# Club supplies



## niko (Jan 28, 2004)

Some time ago there was an idea about buying supplies like test kits and specialty filters (UV, Diatom) for the club. Cheryl brought the idea up again so let's decide what exactly we could use.

Every member of the club could borrow the test kits/equipment and use them as long as needed. We'll track who has what so if someone needs a particular item they know who to get it from.

The intention is to help the members with tests kits/equipment that are not needed all the time but are a little too expensive to just buy and have them lay around unused most of the time.

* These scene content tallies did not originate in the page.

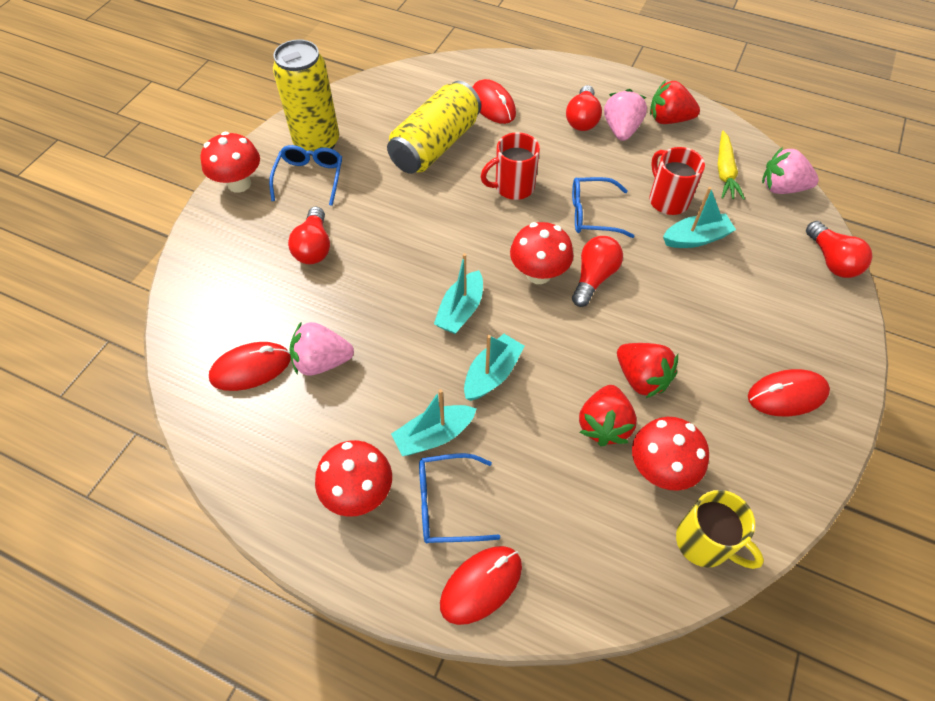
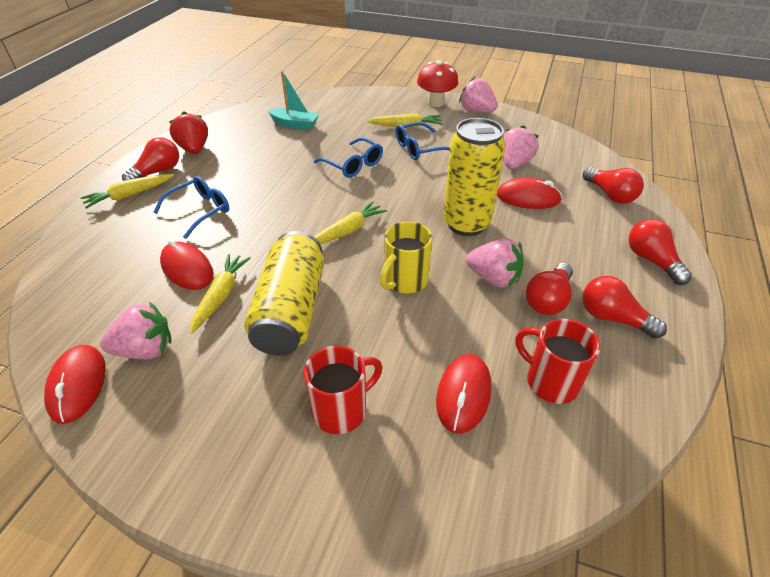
pink strawberry: [290,321,354,376] [604,89,647,141] [762,147,819,194] = 3 -> [100,302,172,359] [459,77,498,112] [466,238,524,288] [503,125,539,169] = 4
red light bulb: [288,207,330,264] [566,85,602,131] [572,236,623,307] [806,221,872,278] = 4 -> [122,137,179,181] [526,263,573,315] [582,276,667,339] [583,167,644,204] [629,219,692,285] = 5
red mushroom: [200,132,260,193] [315,440,392,517] [510,222,573,284] [632,417,709,491] = 4 -> [417,60,458,107] = 1
red strawberry: [579,385,637,446] [617,343,678,398] [650,80,700,124] = 3 -> [169,111,208,154] = 1
turquoise boat: [391,389,477,456] [434,253,483,334] [464,334,524,401] [663,187,736,248] = 4 -> [267,71,319,130] = 1
yellow carrot: [718,131,745,200] = 1 -> [81,174,174,209] [190,254,251,334] [314,201,387,244] [367,113,443,128] = 4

This is a list of the items that make sense to buy. Please suggest other things to add to the list:

-------------------------------------------------------------------------
TEST KITS:
- LaMotte Nitrate test kit - (0-15 ppm) - LaMotte Code 3354
- LaMotte Phosphate test kit - (0-2.0 ppm) - LaMotte Code 3121-01
- LaMotte Ammonia (high precision, very low levels test - 0-1.0 ppm) - LaMotte Code 7418-02

This is the link showing details for the LaMotte test kits:
http://www.lamotte.com/pages/aqua/testkits.html

EQUIPMENT:
- Ultraviolet sterilizer (UV filter):
Maybe we need a small one (9 watts) for smaller tanks and a big one (18 watts) for tanks above 100 gals.
http://www.drsfostersmith.com/product/NavResults.cfm?N=2004+113778

- Diatom filter:
http://www.diatomfilter.com/products/diatom_xl_filter.htm
-------------------------------------------------------------------------

Once again - all of the above are only initial suggestions. Please give your opinion about adding items to the list or chaning items on the list.

--Nikolay


----------



## sangpeiris (Jan 14, 2006)

niko said:


> TEST KITS:
> - LaMotte Nitrate test kit - (0-15 ppm) - LaMotte Code 3354
> - LaMotte Phosphate test kit - (0-2.0 ppm) - LaMotte Code 3121-01
> - LaMotte Ammonia (high precision, very low levels test - 0-1.0 ppm) - LaMotte Code 7418-02
> ...


What about test kits for;
- Chloramine
- Chlorine
- Nitirite
- Carbonate Hardness
- General Hardness
- Iron (Fe)


----------



## Kjm (May 27, 2005)

I have a (never been used) Vortex XL Diatom filter that anybody in the club is more than welcome to use.

Kathy


----------



## May (Aug 12, 2004)

Could we add fish feeders and fert dosing devices to the list of supplies for members to use when they are infrequently out of town?

May


----------